Cuando lo conocí, él y su mujer vivían en un departamento repleto de pinturas y era grato ir a visitarlos. Tenían un gato que un día llegó semi moribundo tras una trifulca y él se introdujo en el mundo de los felinos domésticos, llegando a pintar una serie que particularmente me gusta mucho (una de sus pinturas de la serie ilustra esta entrada), sobre los gatos en la noche.

Al poco tiempo nos pegó el huracán Emily en las costas de Quintana Roo. Fue nuestro primer huracán. Pocos meses después mi esposo y yo viajamos. Fue un lunes cuando volamos y tres días después pegó el huracán Wilma. “No regresen” nos dijo dos meses después Armando por teléfono, “Esto es un desastre”. Pero no le hicimos caso y regresamos. El día que llegamos salimos a caminar y en el Parque de las Palapas que ya no tenía una sola palapa me senté y lloré, a conciencia que lo que veía no era nada en comparación de lo que pasó.

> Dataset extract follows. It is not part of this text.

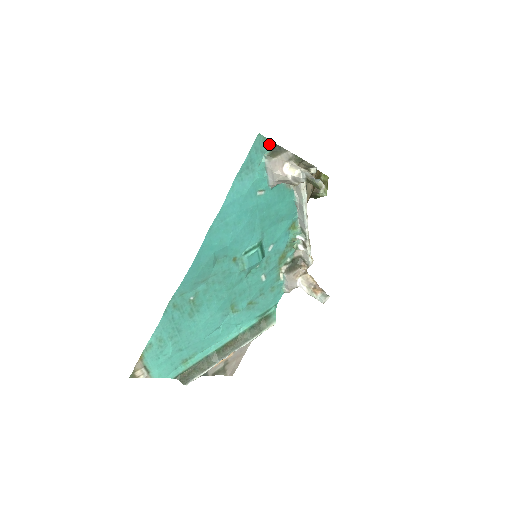
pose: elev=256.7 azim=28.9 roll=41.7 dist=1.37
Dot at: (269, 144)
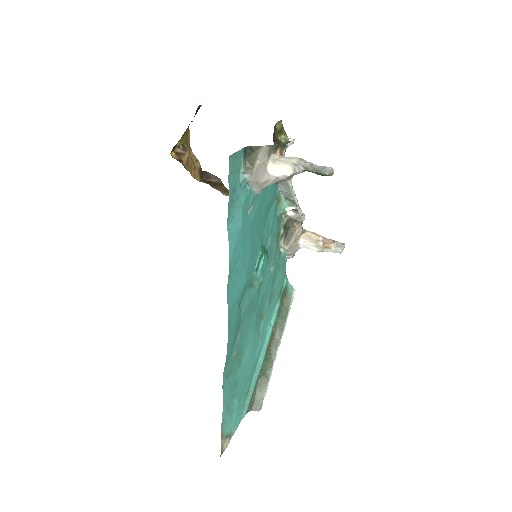
Dot at: (240, 155)
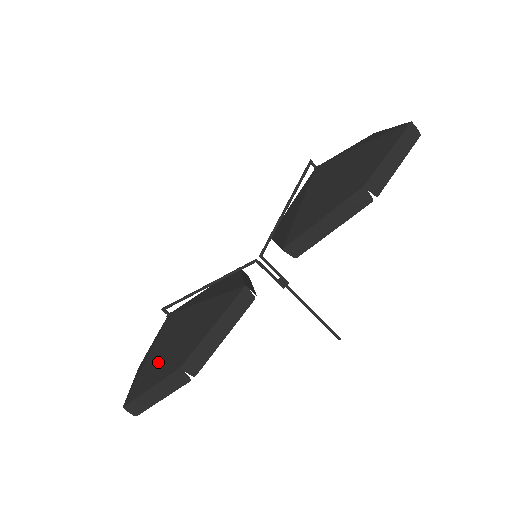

Cuando nos reencontramos con ellos nos contaron de las faltas de agua, alimentos, trabajo, turistas y de cosas, ya que tuvieron que tirar gran parte de sus pertenencias: la ropa humedecida al grado de hacerse inservible, los artefactos eléctricos quemados, algunas obras arruinadas. Pero también nos mostraron muchas pinturas nuevas, surgidas a raíz de esa experiencia.

Al final todos nos terminamos yendo de allí con algunas experiencias más en el bolsillo. Rercuerdo a Armando y sus mudanzas y pienso que no tenemos muchos lugares donde correr. Algunos lugares tienen terremotos, otros huracanes y maremotos, otros carteles de narcotráfico. En ciertas zonas morimos de calor y en otras de frío. Nos mata el tráfico y en ciertos pueblos el aburrimiento. Huimos de un desastre pero nos persigue otro. Afortunadamente hay gente como Armando, que pese a todo con su pincel llena los episodios de color.